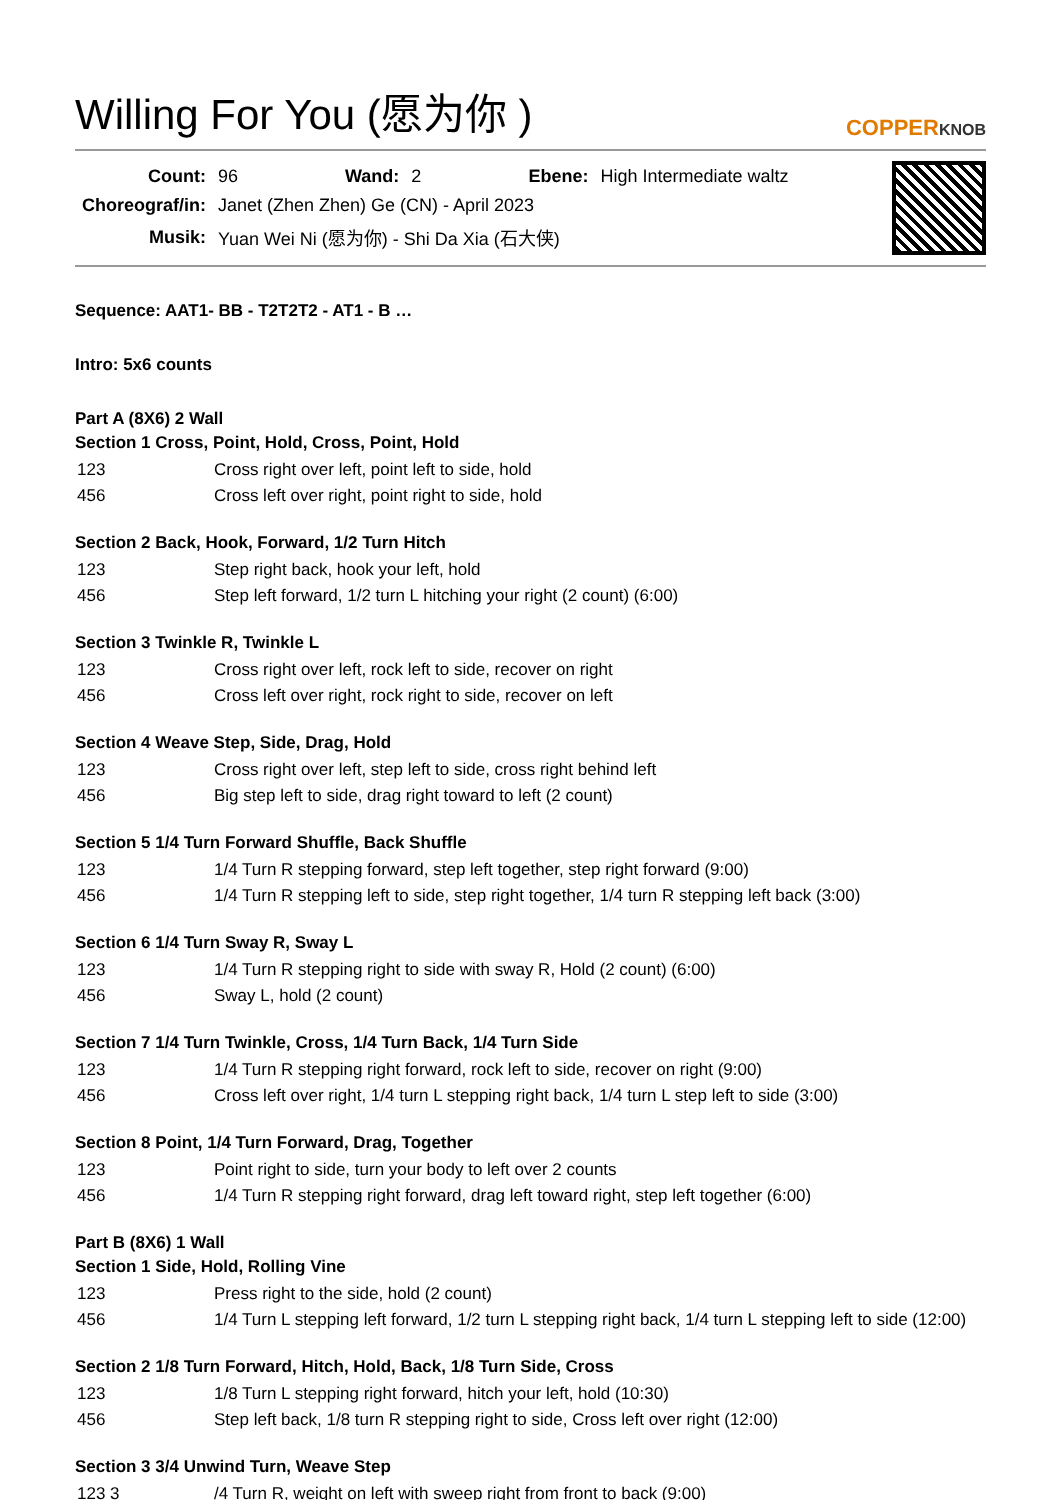Willing For You (愿为你 )
COPPERKNOB
| Count: | 96 | Wand: | 2 | Ebene: | High Intermediate waltz |
| Choreograf/in: | Janet (Zhen Zhen) Ge (CN) - April 2023 | | | | |
| Musik: | Yuan Wei Ni (愿为你) - Shi Da Xia (石大侠) | | | | |
Sequence: AAT1- BB - T2T2T2 - AT1 - B …
Intro: 5x6 counts
Part A (8X6) 2 Wall
Section 1 Cross, Point, Hold, Cross, Point, Hold
| 123 | Cross right over left, point left to side, hold |
| 456 | Cross left over right, point right to side, hold |
Section 2 Back, Hook, Forward, 1/2 Turn Hitch
| 123 | Step right back, hook your left, hold |
| 456 | Step left forward, 1/2 turn L hitching your right (2 count) (6:00) |
Section 3 Twinkle R, Twinkle L
| 123 | Cross right over left, rock left to side, recover on right |
| 456 | Cross left over right, rock right to side, recover on left |
Section 4 Weave Step, Side, Drag, Hold
| 123 | Cross right over left, step left to side, cross right behind left |
| 456 | Big step left to side, drag right toward to left (2 count) |
Section 5 1/4 Turn Forward Shuffle, Back Shuffle
| 123 | 1/4 Turn R stepping forward, step left together, step right forward (9:00) |
| 456 | 1/4 Turn R stepping left to side, step right together, 1/4 turn R stepping left back (3:00) |
Section 6 1/4 Turn Sway R, Sway L
| 123 | 1/4 Turn R stepping right to side with sway R, Hold (2 count) (6:00) |
| 456 | Sway L, hold (2 count) |
Section 7 1/4 Turn Twinkle, Cross, 1/4 Turn Back, 1/4 Turn Side
| 123 | 1/4 Turn R stepping right forward, rock left to side, recover on right (9:00) |
| 456 | Cross left over right, 1/4 turn L stepping right back, 1/4 turn L step left to side (3:00) |
Section 8 Point, 1/4 Turn Forward, Drag, Together
| 123 | Point right to side, turn your body to left over 2 counts |
| 456 | 1/4 Turn R stepping right forward, drag left toward right, step left together (6:00) |
Part B (8X6) 1 Wall
Section 1 Side, Hold, Rolling Vine
| 123 | Press right to the side, hold (2 count) |
| 456 | 1/4 Turn L stepping left forward, 1/2 turn L stepping right back, 1/4 turn L stepping left to side (12:00) |
Section 2 1/8 Turn Forward, Hitch, Hold, Back, 1/8 Turn Side, Cross
| 123 | 1/8 Turn L stepping right forward, hitch your left, hold (10:30) |
| 456 | Step left back, 1/8 turn R stepping right to side, Cross left over right (12:00) |
Section 3 3/4 Unwind Turn, Weave Step
| 123 3 | /4 Turn R, weight on left with sweep right from front to back (9:00) |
※ ※ ※
(Work item)
Only those lines running from the one containing "Section 1 Side, Hold, Rolling Vine" through the last line of the data above are to be copied, exactly, with both ends included.

(Answer box)
Section 1 Side, Hold, Rolling Vine
| 123 | Press right to the side, hold (2 count) |
| 456 | 1/4 Turn L stepping left forward, 1/2 turn L stepping right back, 1/4 turn L stepping left to side (12:00) |
Section 2 1/8 Turn Forward, Hitch, Hold, Back, 1/8 Turn Side, Cross
| 123 | 1/8 Turn L stepping right forward, hitch your left, hold (10:30) |
| 456 | Step left back, 1/8 turn R stepping right to side, Cross left over right (12:00) |
Section 3 3/4 Unwind Turn, Weave Step
| 123 3 | /4 Turn R, weight on left with sweep right from front to back (9:00) |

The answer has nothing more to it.